Hong Kong Company Shares
According to Hong Kong company law, any company can issue shares with agreeable rights noted in the company’s articles of association or terms published for the shares. Usually, a company will issue ordinary shares. But recently, more and more companies are issuing shares with different classes and rights.
Issues With Shares
Shares are usually issued for liability first, then followed by the interest. According to Hong Kong company law, the share capital invested in a company are shares held by shareholders. Rights, obligations and benefits of shareholders must be agreed and prescribed in the company articles of association. The shareholder then becomes a member and owner of the company. A shareholder may have a say in the company, but it depends on the percentage of shares owned.
Powers, Benefits & Obligations
Legally, shareholders have authority in proportion to the shares held in the company.
- For 50% and more shareholding, a shareholder can fire a director and buy over smaller shares owned by small shareholders of the company.
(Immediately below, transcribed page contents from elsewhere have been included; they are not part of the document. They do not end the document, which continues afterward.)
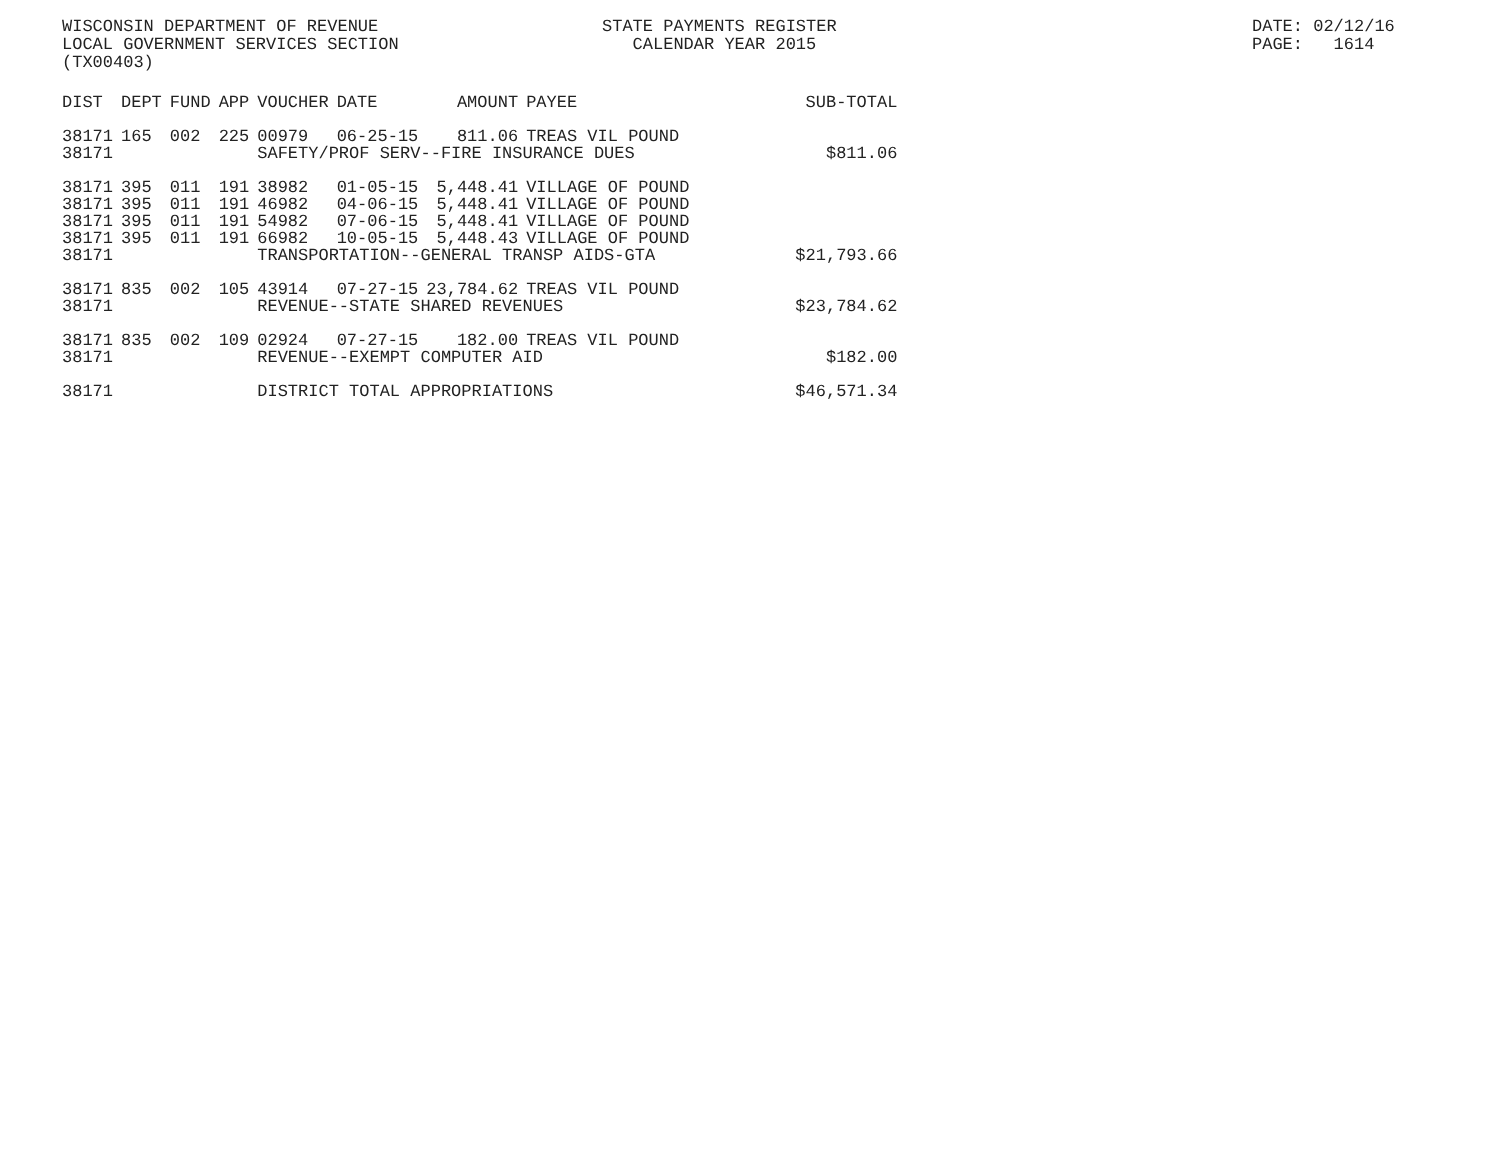WISCONSIN DEPARTMENT OF REVENUE LOCAL GOVERNMENT SERVICES SECTION (TX00403)
STATE PAYMENTS REGISTER CALENDAR YEAR 2015
DATE: 02/12/16 PAGE: 1614
| DIST | DEPT | FUND | APP | VOUCHER | DATE | AMOUNT | PAYEE | SUB-TOTAL |
| --- | --- | --- | --- | --- | --- | --- | --- | --- |
| 38171 | 165 | 002 | 225 | 00979 | 06-25-15 | 811.06 | TREAS VIL POUND | |
| 38171 | | | | SAFETY/PROF SERV--FIRE INSURANCE DUES | | | | $811.06 |
| 38171 | 395 | 011 | 191 | 38982 | 01-05-15 | 5,448.41 | VILLAGE OF POUND | |
| 38171 | 395 | 011 | 191 | 46982 | 04-06-15 | 5,448.41 | VILLAGE OF POUND | |
| 38171 | 395 | 011 | 191 | 54982 | 07-06-15 | 5,448.41 | VILLAGE OF POUND | |
| 38171 | 395 | 011 | 191 | 66982 | 10-05-15 | 5,448.43 | VILLAGE OF POUND | |
| 38171 | | | | TRANSPORTATION--GENERAL TRANSP AIDS-GTA | | | | $21,793.66 |
| 38171 | 835 | 002 | 105 | 43914 | 07-27-15 | 23,784.62 | TREAS VIL POUND | |
| 38171 | | | | REVENUE--STATE SHARED REVENUES | | | | $23,784.62 |
| 38171 | 835 | 002 | 109 | 02924 | 07-27-15 | 182.00 | TREAS VIL POUND | |
| 38171 | | | | REVENUE--EXEMPT COMPUTER AID | | | | $182.00 |
| 38171 | | | | DISTRICT TOTAL APPROPRIATIONS | | | | $46,571.34 |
- A 75% shareholder of the company’s share may amend the articles of association, the company name, reduce share capital, allow the company to buy its shares and close down the business.
- A 100% sole shareholder has total power in the company under company regulations.
Shareholders are also entitled to dividend when a company is making profits and voting rights. Sometimes, shareholders may mix and own a different percentage of classes of share to have a different portion of rights. Shareholders are obligated to pay up the share capital when called for, and a sole shareholder must be aware of the company’s commitment at all times.
Categories of Shares
A company may have different classes or types of shares defining the rights to it. The standard types set out by companies are:
- Ordinary shares
Such shares have one voting right, equal dividend payout & same entitlement to company assets surplus after all company winding-up debts paid up.
- Preference shares
These shares have no voting rights and have agreed on a fixed amount of dividends paid out of profits.
- Defer ordinary shares
Shareholders in this class receive no dividends until other shareholders receive the minimum amount of profits.
- Non-voting shares
Usually issued to employees for their remuneration in terms of dividend payouts.
- Redeemable shares
Shareholders can sell back their shares to the company at a fixed date or directors discretion, agreeing on a price that is the same or higher.
- Management shares
More shares are issued to have more votes to retain better control of the company’s management.
Alter or Converting Shares
Under company law, shareholders are protected from any alteration of shares. Minor shareholders are still at risk if a dominant shareholder can amend the articles of association by passing a special resolution. A similar case for shareholders wanting to convert their shares, an extraordinary decision will require the approval of every shareholder to convert shares.